E´ bella, ha personalità, un pedigree che le avrebbe agevolmente potuto spalancare le porte del cinema o le passerelle dei grandi couturier. Lei, invece, inorridisce al pensiero di dover fare un altro mestiere, nonostante in famiglia ci sia l´esempio tangibile che per i figli delle popstar il successo è tutt´altro che garantito (i Fiction Plane, la band di Joe Sumner, il figlio che Sting ha avuto dalla prima moglie, sono rimasti nella nebbia). «La gente pensa che tutto sia più facile per una che viene da una famiglia di artisti. Invece è il contrario», conviene Coco. «Ma alla fine ho smesso di pensarci. Mi sono detta: sono quel che sono, vengo da dove vengo, non posso far nulla per cambiare le cose; voglio essere una rocker e non ucciderò il mio sogno solo perché anche mio padre fa lo stesso mestiere. Mia madre, che in casa è il grande boss, era un po´ spaventata». Soprattutto quando una volta è stata fotografata con Pete Doherty. Ma lei precisa: «Ci sono due cose di cui ho il sacrosanto terrore: l´altitudine, poiché soffro di vertigini, e le siringhe».
Stessa determinata cautela sull´ambiente in cui si è tuffata: «Il music business è pieno di sciacalli, ne sono consapevole anch´io. Ma non mi faccio raggirare facilmente.
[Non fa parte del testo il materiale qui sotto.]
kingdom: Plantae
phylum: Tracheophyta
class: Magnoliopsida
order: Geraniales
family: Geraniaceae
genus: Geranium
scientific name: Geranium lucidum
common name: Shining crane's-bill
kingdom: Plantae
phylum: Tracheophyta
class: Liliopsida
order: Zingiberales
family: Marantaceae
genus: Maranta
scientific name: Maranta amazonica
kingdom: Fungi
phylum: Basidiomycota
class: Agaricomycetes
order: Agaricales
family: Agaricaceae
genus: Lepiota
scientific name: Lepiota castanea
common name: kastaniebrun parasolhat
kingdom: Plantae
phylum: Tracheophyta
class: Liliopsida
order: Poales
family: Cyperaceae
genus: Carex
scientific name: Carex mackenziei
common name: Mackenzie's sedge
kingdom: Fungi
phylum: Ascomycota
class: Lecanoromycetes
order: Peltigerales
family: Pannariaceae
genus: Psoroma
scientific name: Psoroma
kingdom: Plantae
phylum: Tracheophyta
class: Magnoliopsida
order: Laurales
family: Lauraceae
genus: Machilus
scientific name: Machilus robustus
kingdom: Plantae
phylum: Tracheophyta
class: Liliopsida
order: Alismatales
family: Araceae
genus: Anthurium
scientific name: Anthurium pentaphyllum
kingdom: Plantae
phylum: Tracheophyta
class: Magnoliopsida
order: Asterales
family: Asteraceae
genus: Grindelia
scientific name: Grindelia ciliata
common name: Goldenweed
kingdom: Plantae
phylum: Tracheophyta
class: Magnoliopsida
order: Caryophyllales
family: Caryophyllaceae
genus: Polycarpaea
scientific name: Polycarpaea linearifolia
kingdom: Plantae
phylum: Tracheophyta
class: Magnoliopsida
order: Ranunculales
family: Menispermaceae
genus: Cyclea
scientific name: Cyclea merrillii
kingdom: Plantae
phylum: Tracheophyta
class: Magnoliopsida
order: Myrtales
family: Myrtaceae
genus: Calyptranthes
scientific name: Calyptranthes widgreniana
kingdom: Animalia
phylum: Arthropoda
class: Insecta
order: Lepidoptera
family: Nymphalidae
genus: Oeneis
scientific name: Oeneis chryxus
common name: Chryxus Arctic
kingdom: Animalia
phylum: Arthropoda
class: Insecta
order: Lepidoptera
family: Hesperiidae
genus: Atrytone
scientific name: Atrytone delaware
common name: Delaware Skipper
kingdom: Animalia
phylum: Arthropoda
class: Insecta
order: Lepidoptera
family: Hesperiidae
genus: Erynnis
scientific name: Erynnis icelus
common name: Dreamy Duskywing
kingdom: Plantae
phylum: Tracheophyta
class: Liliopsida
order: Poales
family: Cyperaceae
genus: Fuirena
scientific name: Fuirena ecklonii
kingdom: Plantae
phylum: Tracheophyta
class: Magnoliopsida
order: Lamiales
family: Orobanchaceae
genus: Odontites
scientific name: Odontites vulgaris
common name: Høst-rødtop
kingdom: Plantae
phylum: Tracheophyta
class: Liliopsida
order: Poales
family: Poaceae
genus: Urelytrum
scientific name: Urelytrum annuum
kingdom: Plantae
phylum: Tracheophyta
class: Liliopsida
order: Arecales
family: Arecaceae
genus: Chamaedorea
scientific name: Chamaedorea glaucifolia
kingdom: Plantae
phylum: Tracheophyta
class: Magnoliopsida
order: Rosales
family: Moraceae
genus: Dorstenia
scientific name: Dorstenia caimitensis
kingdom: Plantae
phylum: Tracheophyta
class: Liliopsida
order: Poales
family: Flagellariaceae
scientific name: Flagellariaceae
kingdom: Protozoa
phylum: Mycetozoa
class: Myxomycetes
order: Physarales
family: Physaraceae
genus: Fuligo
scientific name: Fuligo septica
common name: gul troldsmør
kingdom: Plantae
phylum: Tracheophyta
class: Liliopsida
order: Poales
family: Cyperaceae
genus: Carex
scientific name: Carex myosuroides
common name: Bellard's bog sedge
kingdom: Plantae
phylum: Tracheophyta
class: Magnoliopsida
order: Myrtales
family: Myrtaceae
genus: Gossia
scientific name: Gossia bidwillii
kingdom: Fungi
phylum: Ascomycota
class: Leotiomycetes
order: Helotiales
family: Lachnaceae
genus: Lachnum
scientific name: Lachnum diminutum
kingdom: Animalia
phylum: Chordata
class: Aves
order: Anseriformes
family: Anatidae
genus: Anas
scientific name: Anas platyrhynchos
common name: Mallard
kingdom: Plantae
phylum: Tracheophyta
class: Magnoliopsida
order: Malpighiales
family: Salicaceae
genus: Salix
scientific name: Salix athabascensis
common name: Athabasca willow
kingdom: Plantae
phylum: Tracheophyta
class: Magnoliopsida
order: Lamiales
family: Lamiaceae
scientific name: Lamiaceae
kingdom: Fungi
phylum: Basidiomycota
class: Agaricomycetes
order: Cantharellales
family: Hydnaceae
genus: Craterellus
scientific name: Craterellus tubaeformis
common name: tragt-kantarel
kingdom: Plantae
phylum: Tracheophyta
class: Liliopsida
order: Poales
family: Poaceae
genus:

Sono molto istintiva, che se sento puzzo di bruciato mi tengo alla larga da certe situazioni».
Sting è più fatalista rispetto al destino dei figli, che hanno sempre condotto esistenze molto più libere di qualsiasi coetaneo (il più giovane dei quattro avuti da Trudie, il 15enne Giacomo, studia a New York). «Cosa puoi fare per cercare di fargli capire che questo è il mestiere più difficile e insidioso del mondo?», ci ha detto stringendosi nelle spalle «Non puoi impedirgli di sognare il tuo stesso sogno, te lo rinfaccerebbero tutta la vita, e a ragione. Pensi che Coco a 7 anni andò a comprarsi un disco dei Prodigy e a 14 anni già scriveva canzoni. A quell´età non li fermi neanche con le cannonate. E devo ammettere che il risultato è lusinghiero». Coco conferma, e aggiunge: «Tutti pensano che in casa nostra si parlasse solo di Sting e dei Police. Mio padre invece ha una collezione dei vecchi dischi di Miles Davis che hanno aperto i miei orizzonti musicali. Ora, ripensandoci, mi rendo conto che i miei genitori ascoltavano solo il meglio del meglio di un secolo di musica».
Aggiunge altra legna per alimentare il fuoco e riflette: «Oggi il rock non è più quello di un tempo, me ne rendo conto. Ha perso molto del suo fascino e anche quell´elemento romantico che c´era sotto la scorza dura di certi atteggiamenti o certi arrangiamenti. Ricordo le vecchie canzoni che ascoltavo in casa, piene di ritmo e di sensualità. La mia preferita era "Son of a preacher man" (Dusty Springfield, Aretha Franklin): ritmata, religiosa, sexy. Oggi passerebbe inosservata in mezzo all´ovvietà del pop dominante. Il mio scopo è fare del buon rock´n´roll. Vorrei diventare una brava compositrice. Scrivere colonne sonore. Rock vero, duro, autentico, e non intendo heavy metal ma quelle cose, come Bruce Springsteen e Fleetwood Mac, che non tramonteranno mai».